---- Extrait fourni

Derrière les progrès et les résultats prometteurs de l’Equipe de France et cachée par « le futsal des clubs médiatisés étrangers ou français », existe aussi une France du futsal silencieuse, qui, derrière des résultats sportifs pourtant prometteurs, traversent depuis longtemps une crise profonde passée sous silence et que tout le monde semble ignorer.

DES DIRIGEANTS A BOUT

Nous sommes bien loin des discussions échangées à propos du mercato des clubs de D1, de l’effervescence sur une venue de Ricardinho ou des arcanes du Plan Fédéral de Développement du Futsal, pensé très loin à Paris. En ce mois de décembre 2019, nous sommes à Toulon, dans le club des quartiers Est de la ville, le TEF. Non pas le TEF de la D1 que tout le monde connait (aka le Toulon Elite Futsal), mais le Toulon Est Futsal !

Toulon Est Futsal, qui évolue en Régionale 1 de la Ligue Méditerranée (PACA) et dans laquelle il est actuellement cinquième du classement, est un club de futsal qui pourrait être à l’image de très nombreux clubs en France: avec beaucoup d’ambition au départ, mais vite rattrapé par la réalité du terrain. Le TEF est créé en 2009 par son actuel président, Grégory Bouzid, dans le quartier de Sainte Musse, classé en 2016 parmi les dix quartiers prioritaires les plus pauvres de France.

Très ambitieux sportivement dès le départ, les résultats, depuis 10 ans, n’ont pas manqué de suivre: plusieurs fois champions du Var, de la Coupe départementale, le club varois est aujourd’hui dans le haut de tableau de l’un des groupes du troisième niveau national (R1 Ligue Méditerrannée). Le club aura même raté de peu, il y a 2 ans, l’accession en D2 nationale via la phase des barrages, sans parler d’un 1/16 de finales en Coupe Nationale en 2018/2019. Un vrai succès sportif (près de 300 personnes en tribunes) et humain (aucun souci de discipline noté).

--------
---- Liste fournie

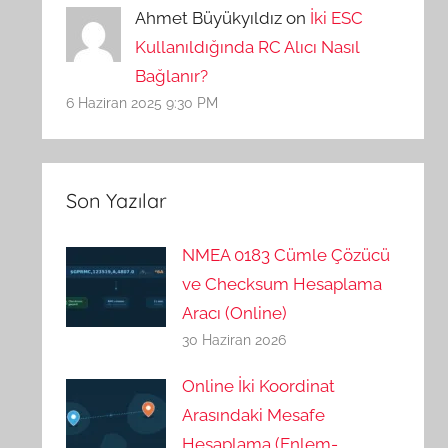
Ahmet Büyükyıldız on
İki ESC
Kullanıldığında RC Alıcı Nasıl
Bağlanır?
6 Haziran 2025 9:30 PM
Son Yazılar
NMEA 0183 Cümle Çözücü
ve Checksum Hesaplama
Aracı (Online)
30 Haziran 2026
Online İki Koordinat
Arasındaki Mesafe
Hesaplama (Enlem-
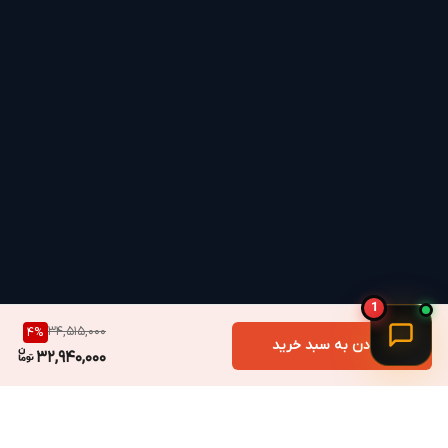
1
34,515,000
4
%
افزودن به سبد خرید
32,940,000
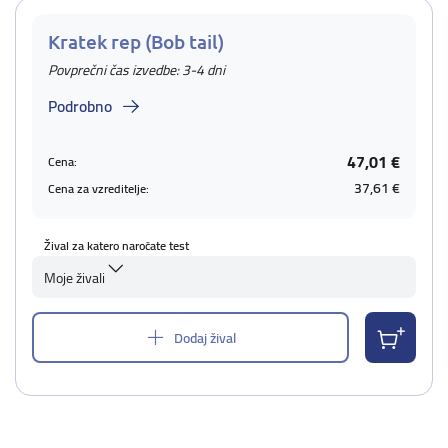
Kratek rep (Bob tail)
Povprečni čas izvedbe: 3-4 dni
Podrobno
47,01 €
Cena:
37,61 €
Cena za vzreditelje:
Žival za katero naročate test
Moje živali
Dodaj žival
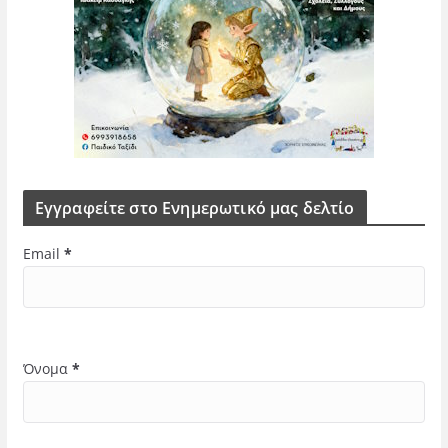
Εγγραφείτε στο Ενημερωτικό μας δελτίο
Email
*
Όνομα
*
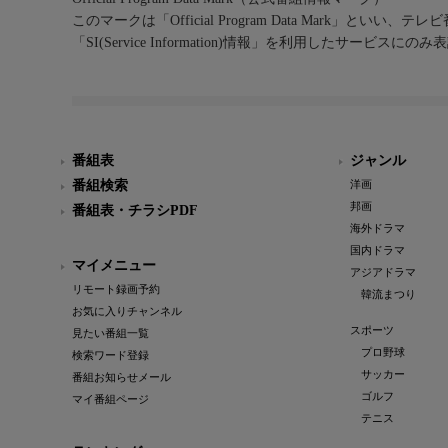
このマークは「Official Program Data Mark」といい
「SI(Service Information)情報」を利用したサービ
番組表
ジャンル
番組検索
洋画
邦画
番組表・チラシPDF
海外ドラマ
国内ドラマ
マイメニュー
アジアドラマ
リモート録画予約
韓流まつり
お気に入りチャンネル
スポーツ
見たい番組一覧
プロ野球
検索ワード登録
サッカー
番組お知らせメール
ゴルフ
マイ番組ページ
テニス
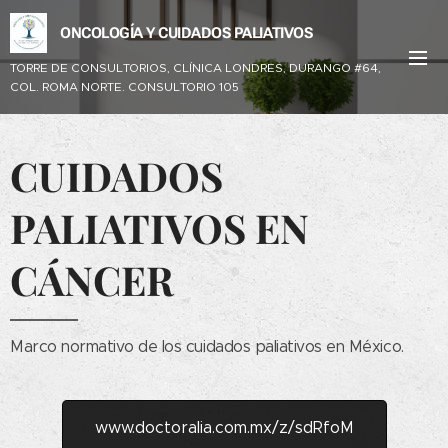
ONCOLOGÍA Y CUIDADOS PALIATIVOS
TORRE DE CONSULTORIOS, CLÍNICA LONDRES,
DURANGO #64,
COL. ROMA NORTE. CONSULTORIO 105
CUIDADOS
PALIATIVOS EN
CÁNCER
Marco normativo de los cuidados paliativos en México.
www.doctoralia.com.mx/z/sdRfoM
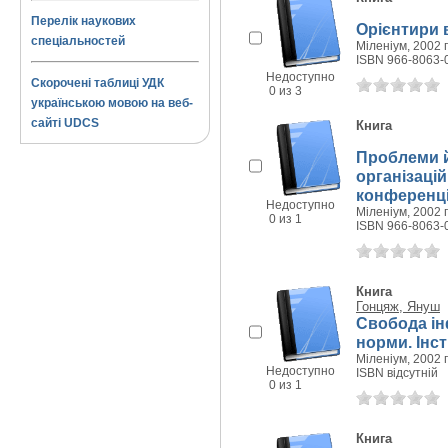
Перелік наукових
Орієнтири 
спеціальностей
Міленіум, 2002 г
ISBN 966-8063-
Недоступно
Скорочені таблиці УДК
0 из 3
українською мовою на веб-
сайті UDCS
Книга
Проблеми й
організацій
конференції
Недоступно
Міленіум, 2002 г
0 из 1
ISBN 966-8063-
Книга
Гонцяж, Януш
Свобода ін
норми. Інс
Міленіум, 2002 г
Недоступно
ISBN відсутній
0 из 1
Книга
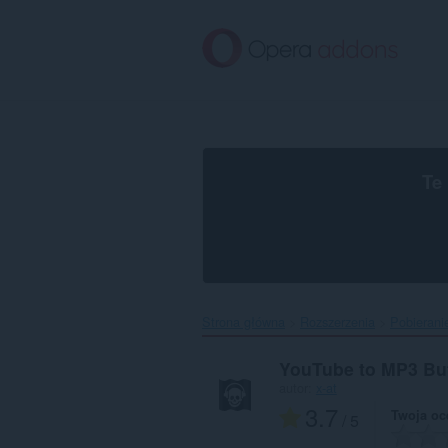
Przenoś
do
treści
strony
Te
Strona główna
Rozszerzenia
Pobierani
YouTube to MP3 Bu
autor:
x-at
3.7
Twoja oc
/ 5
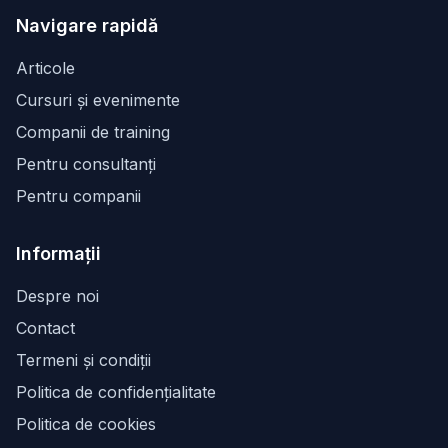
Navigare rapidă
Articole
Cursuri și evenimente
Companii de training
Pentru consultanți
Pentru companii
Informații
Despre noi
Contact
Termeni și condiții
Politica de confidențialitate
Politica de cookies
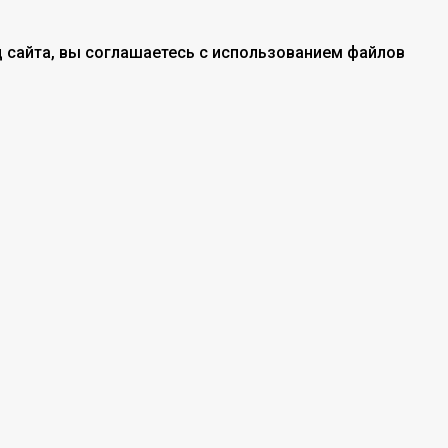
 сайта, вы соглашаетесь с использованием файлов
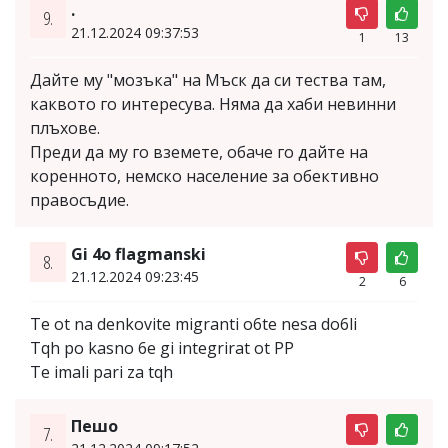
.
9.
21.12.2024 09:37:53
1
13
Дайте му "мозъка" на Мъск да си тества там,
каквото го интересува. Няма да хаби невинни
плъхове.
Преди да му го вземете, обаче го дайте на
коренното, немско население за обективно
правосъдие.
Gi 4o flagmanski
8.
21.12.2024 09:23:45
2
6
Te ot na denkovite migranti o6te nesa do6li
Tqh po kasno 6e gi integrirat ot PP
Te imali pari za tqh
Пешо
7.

--------
---- Liste fournie

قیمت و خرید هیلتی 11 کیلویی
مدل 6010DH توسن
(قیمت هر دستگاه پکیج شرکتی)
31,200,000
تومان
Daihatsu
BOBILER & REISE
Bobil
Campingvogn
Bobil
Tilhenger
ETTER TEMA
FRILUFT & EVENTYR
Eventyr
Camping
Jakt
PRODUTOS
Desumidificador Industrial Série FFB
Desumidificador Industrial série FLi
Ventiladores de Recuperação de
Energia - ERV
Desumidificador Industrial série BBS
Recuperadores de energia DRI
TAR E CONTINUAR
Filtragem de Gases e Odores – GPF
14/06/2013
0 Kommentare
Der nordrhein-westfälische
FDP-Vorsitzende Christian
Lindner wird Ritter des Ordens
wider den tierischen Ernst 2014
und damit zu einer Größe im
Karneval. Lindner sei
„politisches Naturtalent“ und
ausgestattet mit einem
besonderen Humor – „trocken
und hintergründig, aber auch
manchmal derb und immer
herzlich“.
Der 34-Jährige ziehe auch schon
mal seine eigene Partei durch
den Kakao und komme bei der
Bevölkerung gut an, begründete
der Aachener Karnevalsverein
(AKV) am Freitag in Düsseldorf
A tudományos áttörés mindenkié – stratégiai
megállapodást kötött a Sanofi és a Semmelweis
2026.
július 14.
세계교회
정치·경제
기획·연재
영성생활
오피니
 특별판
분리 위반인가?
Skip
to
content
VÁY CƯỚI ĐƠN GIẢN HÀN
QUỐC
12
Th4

--------
---- Liste fournie

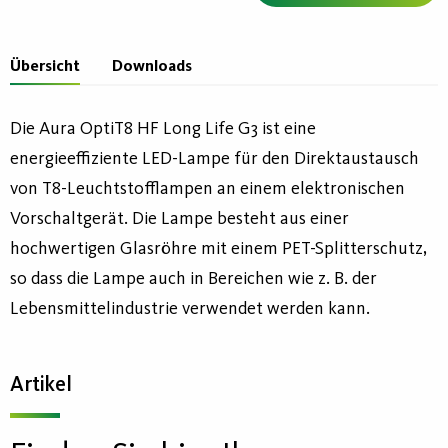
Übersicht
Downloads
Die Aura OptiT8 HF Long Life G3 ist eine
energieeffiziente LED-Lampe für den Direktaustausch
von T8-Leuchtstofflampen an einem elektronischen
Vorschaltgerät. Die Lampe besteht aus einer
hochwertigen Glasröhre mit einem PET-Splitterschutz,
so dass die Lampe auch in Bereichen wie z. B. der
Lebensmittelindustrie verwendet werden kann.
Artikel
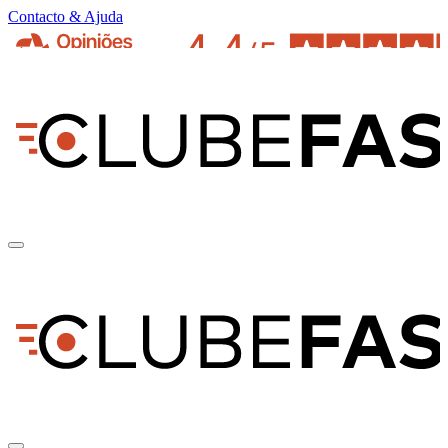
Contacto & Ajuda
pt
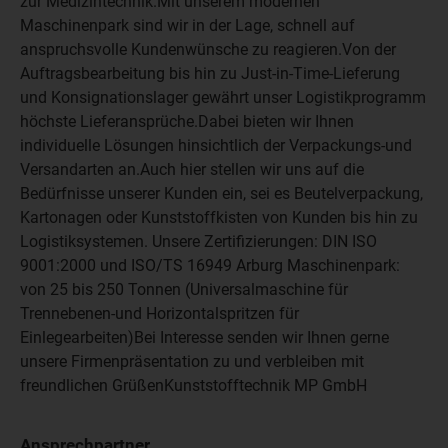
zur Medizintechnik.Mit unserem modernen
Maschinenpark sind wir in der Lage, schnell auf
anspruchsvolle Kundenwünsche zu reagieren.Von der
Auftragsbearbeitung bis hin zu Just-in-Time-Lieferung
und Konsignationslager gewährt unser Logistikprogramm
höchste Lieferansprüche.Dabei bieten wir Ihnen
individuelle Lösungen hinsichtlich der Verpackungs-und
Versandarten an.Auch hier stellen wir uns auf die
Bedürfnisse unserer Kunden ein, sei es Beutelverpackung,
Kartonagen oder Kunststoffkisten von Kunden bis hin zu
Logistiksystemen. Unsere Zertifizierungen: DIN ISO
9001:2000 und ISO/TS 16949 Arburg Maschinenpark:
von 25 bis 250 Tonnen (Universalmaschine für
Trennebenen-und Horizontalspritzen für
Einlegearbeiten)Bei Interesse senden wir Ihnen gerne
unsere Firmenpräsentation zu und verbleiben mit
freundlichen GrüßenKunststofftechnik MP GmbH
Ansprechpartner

--------

→ Consignes:
1. Renvoyez sans rien changer le passage de l'extrait sur le futsal qui commence à "Derrière les progrès" et se termine à "monde semble ignorer.".
2. Retapez telles quelles les lignes de la liste, en commençant par celle qui contient "Ahmet Büyükyıldız on" et en finissant par celle qui contient "сайта, вы соглашаетесь", ces deux lignes comprises. Laissez les images de côté.
L'extrait et la liste n'ont aucun rapport l'un avec l'autre.

→ Réponses numérotées:
1.
Derrière les progrès et les résultats prometteurs de l’Equipe de France et cachée par « le futsal des clubs médiatisés étrangers ou français », existe aussi une France du futsal silencieuse, qui, derrière des résultats sportifs pourtant prometteurs, traversent depuis longtemps une crise profonde passée sous silence et que tout le monde semble ignorer.

2.
Ahmet Büyükyıldız on
İki ESC
Kullanıldığında RC Alıcı Nasıl
Bağlanır?
6 Haziran 2025 9:30 PM
Son Yazılar
NMEA 0183 Cümle Çözücü
ve Checksum Hesaplama
Aracı (Online)
30 Haziran 2026
Online İki Koordinat
Arasındaki Mesafe
Hesaplama (Enlem-
1
34,515,000
4
%
افزودن به سبد خرید
32,940,000
Kratek rep (Bob tail)
Povprečni čas izvedbe: 3-4 dni
Podrobno
47,01 €
Cena:
37,61 €
Cena za vzreditelje:
Žival za katero naročate test
Moje živali
Dodaj žival
Εγγραφείτε στο Ενημερωτικό μας δελτίο
Email
*
Όνομα
*
このマークは「Official Program Data Mark」といい
「SI(Service Information)情報」を利用したサービ
番組表
ジャンル
番組検索
洋画
邦画
番組表・チラシPDF
海外ドラマ
国内ドラマ
マイメニュー
アジアドラマ
リモート録画予約
韓流まつり
お気に入りチャンネル
スポーツ
見たい番組一覧
プロ野球
検索ワード登録
サッカー
番組お知らせメール
ゴルフ
マイ番組ページ
テニス
ONCOLOGÍA Y CUIDADOS PALIATIVOS
TORRE DE CONSULTORIOS, CLÍNICA LONDRES,
DURANGO #64,
COL. ROMA NORTE. CONSULTORIO 105
CUIDADOS
PALIATIVOS EN
CÁNCER
Marco normativo de los cuidados paliativos en México.
www.doctoralia.com.mx/z/sdRfoM
Перелік наукових
Орієнтири 
спеціальностей
Міленіум, 2002 г
ISBN 966-8063-
Недоступно
Скорочені таблиці УДК
0 из 3
українською мовою на веб-
сайті UDCS
Книга
Проблеми й
організацій
конференції
Недоступно
Міленіум, 2002 г
0 из 1
ISBN 966-8063-
Книга
Гонцяж, Януш
Свобода ін
норми. Інс
Міленіум, 2002 г
Недоступно
ISBN відсутній
0 из 1
Книга
Przenoś
do
treści
strony
Te
Strona główna
Rozszerzenia
Pobierani
YouTube to MP3 Bu
autor:
x-at
3.7
Twoja oc
/ 5
Navigare rapidă
Articole
Cursuri și evenimente
Companii de training
Pentru consultanți
Pentru companii
Informații
Despre noi
Contact
Termeni și condiții
Politica de confidențialitate
Politica de cookies
 сайта, вы соглашаетесь с использованием файлов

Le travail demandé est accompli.